Rick Smolan, the photo-journalist whose "From Alice to Ocean" was among multimedia's first critical hits, showed off his new "Passage to Vietnam" project -- a collaboration between foreign and Vietnamese photographers that, like "Alice," weds a coffeetable book to a CD-ROM.

Tony Bove, a former computer journalist, previewed his "Haight Ashbury in the '60s," to be released in May. The CD opens with a screen offering three choices: turn on, tune in or drop out. "Let's face it," Bove argued. "This industry was built on the shoulders of hippies."

Jim Ludtke, the gifted animator who collaborated with the Residents on their cult CD-ROM classic, "Freak Show," offered a glimpse at the work underway on a sequel, "Bad Day on the Midway," that's due next fall.

Shannon Gilligan, author of "Who Killed Sam Rupert?" and its interactive-mystery sequels, displayed her new "Comic Creator," a CD-ROM that lets kids make their own comic books -- part of a trend toward open-ended multimedia products that aim to transform the "user" into a collaborator.

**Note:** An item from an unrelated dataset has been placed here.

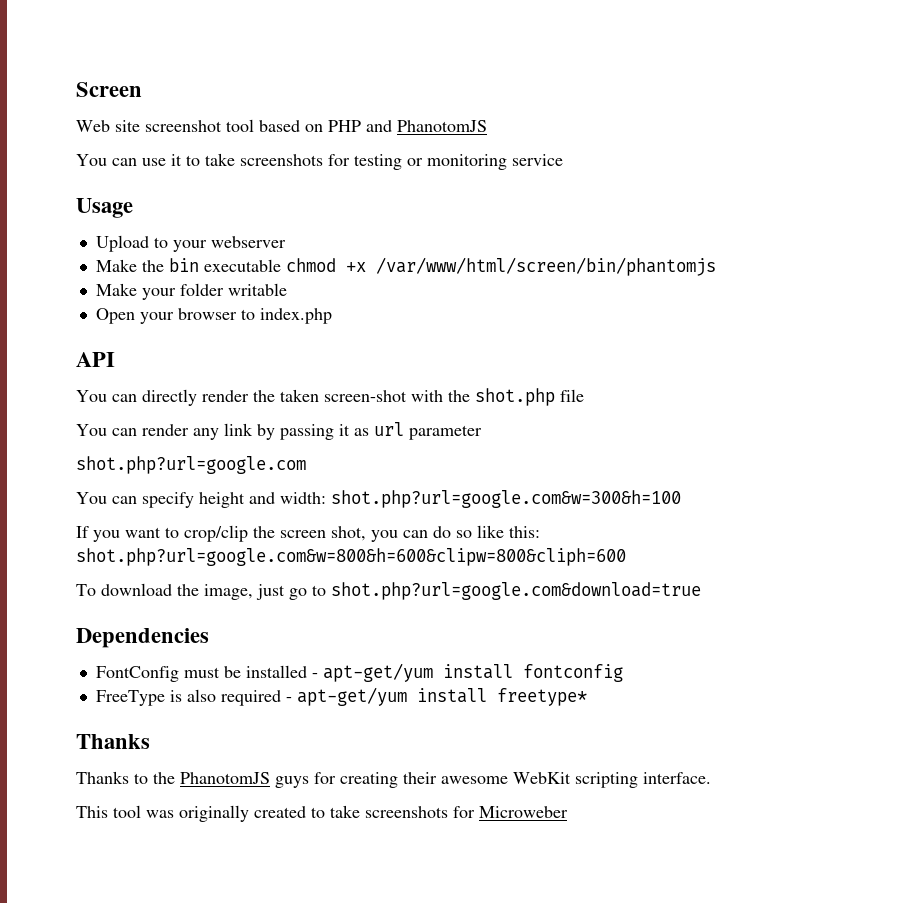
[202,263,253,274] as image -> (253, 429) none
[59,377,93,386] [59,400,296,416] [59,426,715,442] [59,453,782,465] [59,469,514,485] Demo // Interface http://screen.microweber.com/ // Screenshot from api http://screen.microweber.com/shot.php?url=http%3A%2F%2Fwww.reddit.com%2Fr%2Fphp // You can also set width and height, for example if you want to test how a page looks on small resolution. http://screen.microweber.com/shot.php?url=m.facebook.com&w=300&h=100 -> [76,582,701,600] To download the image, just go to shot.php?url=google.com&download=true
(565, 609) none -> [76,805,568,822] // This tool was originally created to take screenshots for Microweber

Joe Sparks of Pop Rocket provided an introduction to his long-gestating "Total Distortion," a high-volume, high-speed CD-ROM game that casts the player as a music promoter in a futuristic punk underground.

Abbe Don showed the latest version of her multimedia installation "We Make Memories," a family chronicle whchronicle which she hopes to publish on CD-ROM.

And Marc Canter sang along to a demo of his new "Meet MediaBand" CD-ROM, a collection of experiments in imagining how an interactive music video might work.

Three minutes isn't much time. But each whirlwind presentation bore witness to the passion these artist-developers bring to their work. And their products reflect their personalities in ways you immediately sense.

These CD-ROMs weren't conceived to exploit an asset or edited to please a focus group. Yet several speakers complained that such practices are strangling the infant medium in its crib.

"Things are too tame," said Allee Willis, a Los Angeles-based multimedia artist. "Your brains should be exploding."

If you still haven't found a CD-ROM that can blow your mind, and most of us haven't, would you search for one in the interactive-division committee rooms -- or the garages and lofts?